(Itemized modification records)
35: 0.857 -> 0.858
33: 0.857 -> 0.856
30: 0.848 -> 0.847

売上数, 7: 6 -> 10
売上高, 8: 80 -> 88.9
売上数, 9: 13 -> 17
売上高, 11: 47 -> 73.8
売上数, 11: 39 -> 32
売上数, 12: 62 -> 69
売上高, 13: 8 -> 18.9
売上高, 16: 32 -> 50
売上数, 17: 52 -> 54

* * *

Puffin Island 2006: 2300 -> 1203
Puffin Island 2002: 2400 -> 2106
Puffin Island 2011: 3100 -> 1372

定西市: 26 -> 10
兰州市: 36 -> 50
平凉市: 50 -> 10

▶ [Your objective]: In the data above, which lines lie between the line with "売上高, 11: 47 -> 73.8" and the line with "売上数, 17: 52 -> 54", inclusive? Print those lines exactly and nothing else.

▶ [Worked solution]:
売上高, 11: 47 -> 73.8
売上数, 11: 39 -> 32
売上数, 12: 62 -> 69
売上高, 13: 8 -> 18.9
売上高, 16: 32 -> 50
売上数, 17: 52 -> 54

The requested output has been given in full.